> **WHAT THE TASK ASKS**
Identify each line in the rows below that contains the word "Masks" and copy every one of those lines in full.
━━━
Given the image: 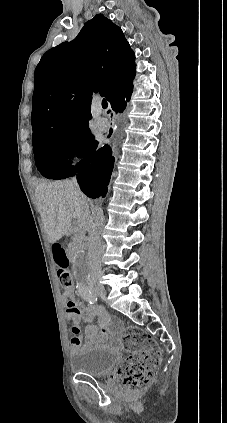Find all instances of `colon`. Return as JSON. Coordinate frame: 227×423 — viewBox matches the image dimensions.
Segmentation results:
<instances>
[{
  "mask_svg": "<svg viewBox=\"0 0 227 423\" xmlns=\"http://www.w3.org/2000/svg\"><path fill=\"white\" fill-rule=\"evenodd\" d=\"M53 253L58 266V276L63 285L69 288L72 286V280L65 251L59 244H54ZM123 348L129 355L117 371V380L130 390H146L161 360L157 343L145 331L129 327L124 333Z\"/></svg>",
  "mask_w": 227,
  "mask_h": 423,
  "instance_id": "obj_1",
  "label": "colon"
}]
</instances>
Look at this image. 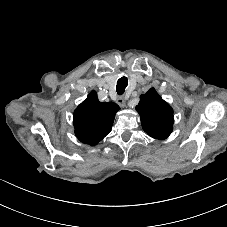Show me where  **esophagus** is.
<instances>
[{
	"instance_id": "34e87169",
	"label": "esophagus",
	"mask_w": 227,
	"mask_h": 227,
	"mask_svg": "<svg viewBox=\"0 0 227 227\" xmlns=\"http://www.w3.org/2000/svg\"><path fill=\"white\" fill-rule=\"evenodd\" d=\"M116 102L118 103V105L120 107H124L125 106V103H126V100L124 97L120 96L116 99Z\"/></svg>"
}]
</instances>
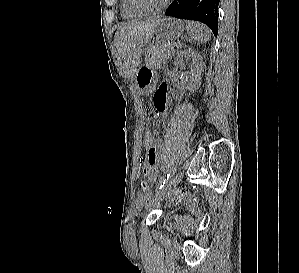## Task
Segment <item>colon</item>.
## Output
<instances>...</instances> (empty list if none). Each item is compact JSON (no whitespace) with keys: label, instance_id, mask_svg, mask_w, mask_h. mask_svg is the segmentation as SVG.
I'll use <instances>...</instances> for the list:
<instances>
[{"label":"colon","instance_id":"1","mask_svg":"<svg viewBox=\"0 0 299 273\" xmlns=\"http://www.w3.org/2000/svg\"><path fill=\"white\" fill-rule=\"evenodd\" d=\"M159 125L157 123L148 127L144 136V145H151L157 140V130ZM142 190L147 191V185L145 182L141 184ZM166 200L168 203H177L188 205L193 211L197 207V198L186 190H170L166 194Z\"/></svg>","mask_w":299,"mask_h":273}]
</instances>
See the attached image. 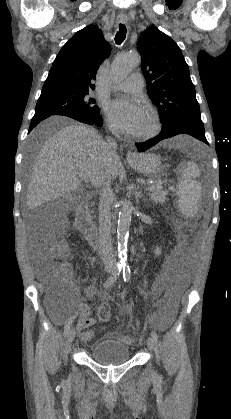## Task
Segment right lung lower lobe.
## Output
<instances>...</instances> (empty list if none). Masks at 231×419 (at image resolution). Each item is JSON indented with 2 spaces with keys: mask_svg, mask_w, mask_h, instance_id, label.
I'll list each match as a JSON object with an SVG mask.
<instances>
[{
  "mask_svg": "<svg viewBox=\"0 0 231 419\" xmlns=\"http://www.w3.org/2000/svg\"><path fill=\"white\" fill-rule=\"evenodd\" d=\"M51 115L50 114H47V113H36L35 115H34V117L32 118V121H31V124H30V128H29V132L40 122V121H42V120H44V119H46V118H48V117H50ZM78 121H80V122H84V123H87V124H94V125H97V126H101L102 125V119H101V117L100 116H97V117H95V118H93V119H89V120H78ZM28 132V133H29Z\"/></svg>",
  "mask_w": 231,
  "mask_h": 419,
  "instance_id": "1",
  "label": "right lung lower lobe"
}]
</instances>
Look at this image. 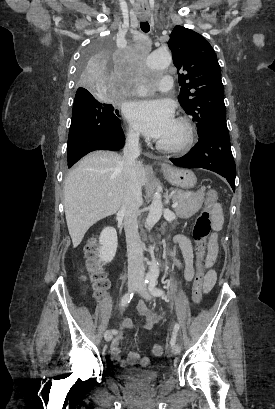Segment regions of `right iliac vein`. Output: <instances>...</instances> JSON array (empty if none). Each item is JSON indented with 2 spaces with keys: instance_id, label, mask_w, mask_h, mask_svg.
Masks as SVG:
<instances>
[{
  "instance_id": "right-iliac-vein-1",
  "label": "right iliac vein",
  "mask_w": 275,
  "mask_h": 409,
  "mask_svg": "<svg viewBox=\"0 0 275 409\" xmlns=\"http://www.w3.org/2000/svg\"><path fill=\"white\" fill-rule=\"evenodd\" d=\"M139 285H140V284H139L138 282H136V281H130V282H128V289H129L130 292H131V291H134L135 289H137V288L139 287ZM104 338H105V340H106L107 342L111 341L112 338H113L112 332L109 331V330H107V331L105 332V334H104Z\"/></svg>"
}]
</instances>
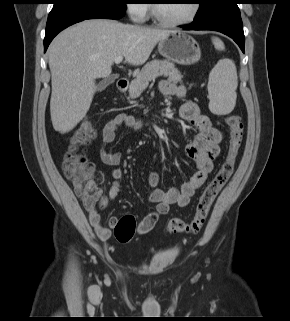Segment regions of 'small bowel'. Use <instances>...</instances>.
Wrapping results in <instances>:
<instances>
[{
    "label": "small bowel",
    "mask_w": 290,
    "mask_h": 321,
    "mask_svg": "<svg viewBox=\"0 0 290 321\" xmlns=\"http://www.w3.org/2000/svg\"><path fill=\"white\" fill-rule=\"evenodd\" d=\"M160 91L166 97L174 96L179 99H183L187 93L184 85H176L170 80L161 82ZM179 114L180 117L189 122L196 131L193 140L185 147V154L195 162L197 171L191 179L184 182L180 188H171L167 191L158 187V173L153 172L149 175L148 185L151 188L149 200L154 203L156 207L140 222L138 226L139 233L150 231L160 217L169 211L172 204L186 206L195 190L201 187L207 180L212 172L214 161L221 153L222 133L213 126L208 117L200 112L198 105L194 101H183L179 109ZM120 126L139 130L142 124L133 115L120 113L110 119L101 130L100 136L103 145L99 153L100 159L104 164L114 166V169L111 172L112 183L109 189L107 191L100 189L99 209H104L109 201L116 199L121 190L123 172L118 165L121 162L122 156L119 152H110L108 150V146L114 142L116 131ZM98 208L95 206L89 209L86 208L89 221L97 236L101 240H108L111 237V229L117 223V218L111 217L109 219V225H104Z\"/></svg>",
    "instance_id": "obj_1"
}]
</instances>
━━━
> **EXERCISE SOLUTION**
<instances>...</instances> (empty list if none). Masks at 231×419 (at image resolution). Each item is JSON indented with 2 spaces with keys: mask_svg, mask_w, mask_h, instance_id, label.
Masks as SVG:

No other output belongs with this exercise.